* Problem to work on *
Copy out exactly the lines below that run from the one holding "index dip: (131, 94)" to the one holding "pinky dip: (120, 185)", keeping both of those lines and no others.

* Recorded data *
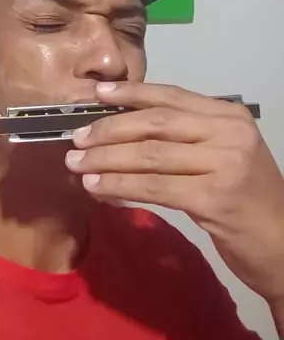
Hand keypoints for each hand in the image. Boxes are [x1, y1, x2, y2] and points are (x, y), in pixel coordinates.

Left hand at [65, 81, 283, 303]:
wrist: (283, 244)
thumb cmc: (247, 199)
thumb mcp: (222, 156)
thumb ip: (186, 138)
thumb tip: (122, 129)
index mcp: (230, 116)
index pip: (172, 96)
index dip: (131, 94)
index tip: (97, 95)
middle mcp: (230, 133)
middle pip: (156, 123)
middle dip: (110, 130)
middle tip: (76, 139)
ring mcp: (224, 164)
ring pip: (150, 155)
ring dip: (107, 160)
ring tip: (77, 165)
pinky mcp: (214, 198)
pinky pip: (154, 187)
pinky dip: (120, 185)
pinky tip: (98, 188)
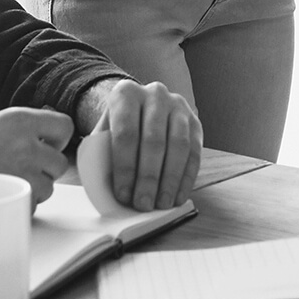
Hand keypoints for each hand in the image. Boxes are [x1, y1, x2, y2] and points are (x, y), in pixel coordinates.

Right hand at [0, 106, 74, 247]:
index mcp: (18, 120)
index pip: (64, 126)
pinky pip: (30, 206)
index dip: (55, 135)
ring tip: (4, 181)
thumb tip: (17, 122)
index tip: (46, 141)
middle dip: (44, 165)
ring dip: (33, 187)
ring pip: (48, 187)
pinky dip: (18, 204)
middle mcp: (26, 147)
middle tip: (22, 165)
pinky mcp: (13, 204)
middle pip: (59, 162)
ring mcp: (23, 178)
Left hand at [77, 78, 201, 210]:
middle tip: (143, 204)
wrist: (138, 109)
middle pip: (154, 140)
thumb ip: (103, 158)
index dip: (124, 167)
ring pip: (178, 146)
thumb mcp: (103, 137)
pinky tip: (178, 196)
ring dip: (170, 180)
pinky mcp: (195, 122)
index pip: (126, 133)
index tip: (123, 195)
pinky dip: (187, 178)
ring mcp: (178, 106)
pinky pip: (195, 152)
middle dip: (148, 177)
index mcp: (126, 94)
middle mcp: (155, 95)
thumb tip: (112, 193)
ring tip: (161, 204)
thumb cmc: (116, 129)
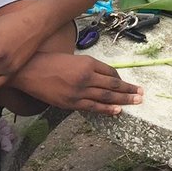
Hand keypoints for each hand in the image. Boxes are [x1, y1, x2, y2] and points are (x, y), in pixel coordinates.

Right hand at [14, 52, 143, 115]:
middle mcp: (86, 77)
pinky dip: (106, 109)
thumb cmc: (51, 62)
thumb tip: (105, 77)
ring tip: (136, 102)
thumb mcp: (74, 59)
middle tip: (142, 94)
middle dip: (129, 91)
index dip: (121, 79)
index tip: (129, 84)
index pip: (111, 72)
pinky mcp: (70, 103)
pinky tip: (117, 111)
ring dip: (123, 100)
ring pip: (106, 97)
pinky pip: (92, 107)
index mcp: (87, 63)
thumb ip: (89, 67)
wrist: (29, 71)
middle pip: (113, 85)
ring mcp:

* Solution for this problem *
index dip: (131, 94)
index tip: (97, 95)
middle mcp: (230, 133)
middle pip: (156, 123)
middle dip: (110, 130)
middle tip: (76, 139)
ring mcp: (224, 164)
ring pip: (150, 155)
ring dip: (107, 160)
ring tip: (77, 165)
pinky mcp: (214, 198)
pinky pip: (154, 187)
pinky dip: (120, 185)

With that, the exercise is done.